### WHAT TO WORK ON:
Copy out exactly the line that contains "[699,609,807,628] So lowering" and all lines following it to the end of the data.

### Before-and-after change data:

————

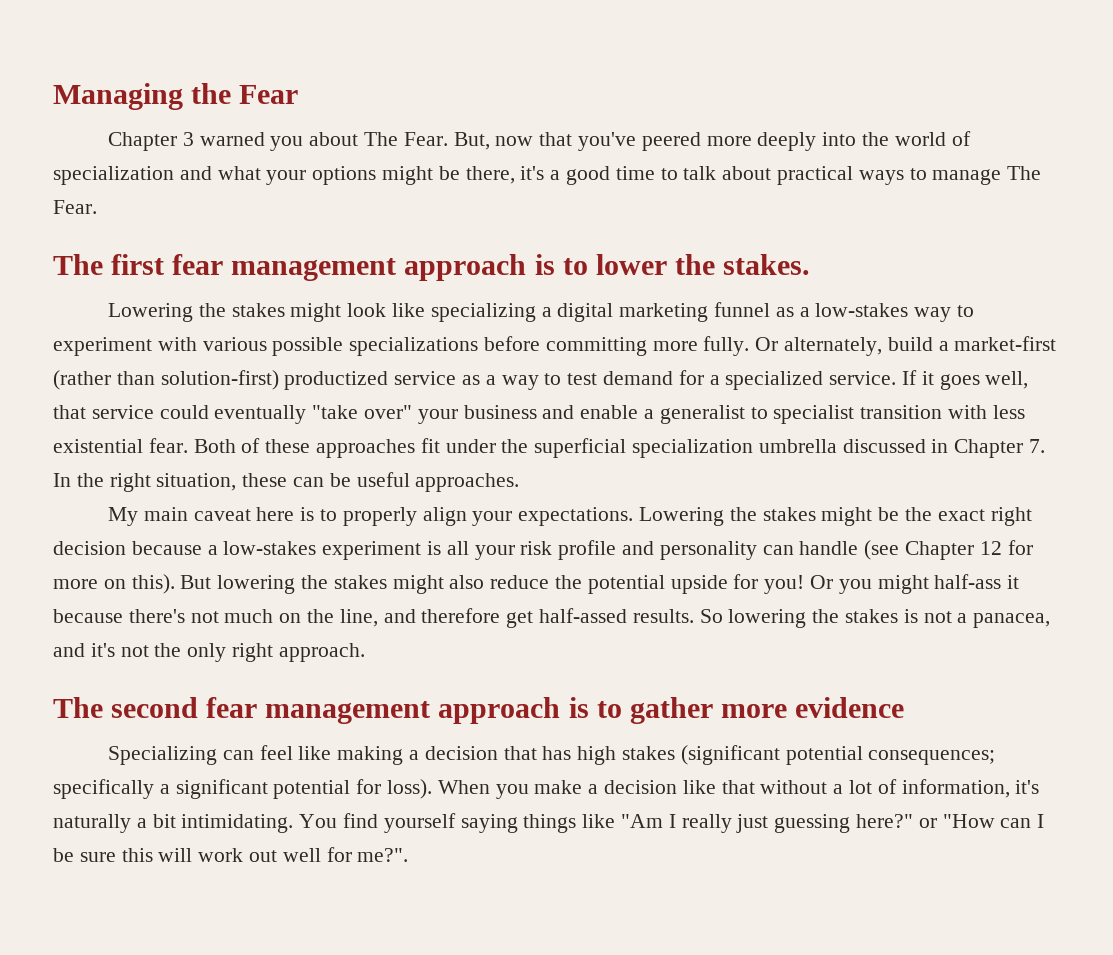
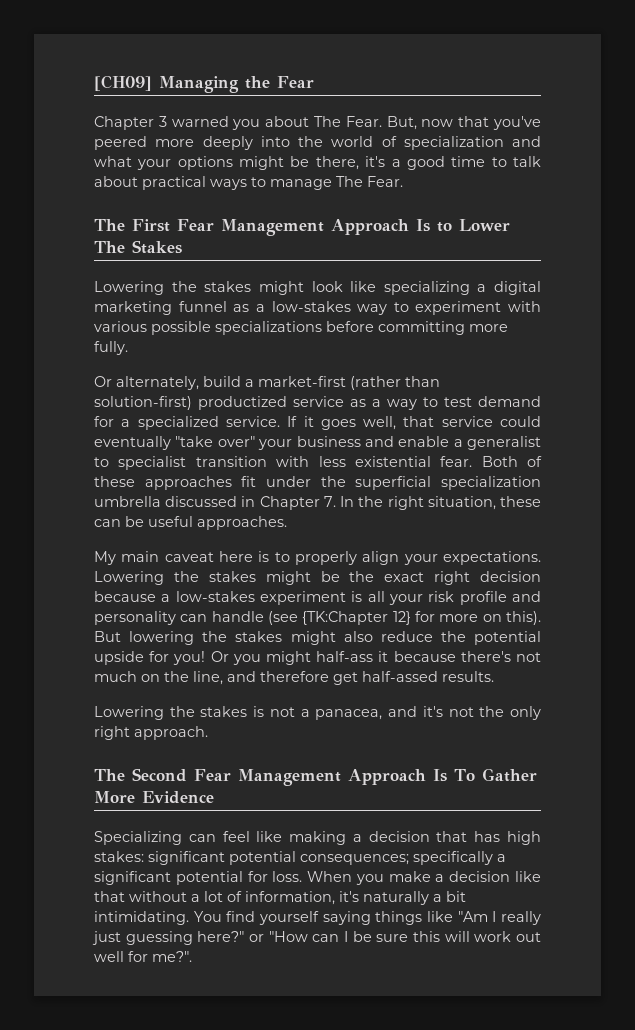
(53, 96) none -> [94,75,152,91] [CH09]
[111,254,810,281] first fear management approach is to lower the stakes. -> [132,219,510,236] [94,240,182,254] First Fear Management Approach Is to Lower The Stakes
(750, 346) none -> (128, 348) //
[905,541,1002,560] Chapter 12 -> [302,611,411,625] {TK:Chapter 12}
[699,609,807,628] So lowering -> [94,706,164,720] // Lowering
[111,697,904,724] second fear management approach is to gather more evidence -> [132,768,537,786] [94,791,214,804] Second Fear Management Approach Is To Gather More Evidence
[622,745,780,765] stakes (significant -> [94,851,225,865] stakes: significant
[387,779,433,799] loss). -> [272,871,303,882] loss.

————

### RESPONSE:
[699,609,807,628] So lowering -> [94,706,164,720] // Lowering
[111,697,904,724] second fear management approach is to gather more evidence -> [132,768,537,786] [94,791,214,804] Second Fear Management Approach Is To Gather More Evidence
[622,745,780,765] stakes (significant -> [94,851,225,865] stakes: significant
[387,779,433,799] loss). -> [272,871,303,882] loss.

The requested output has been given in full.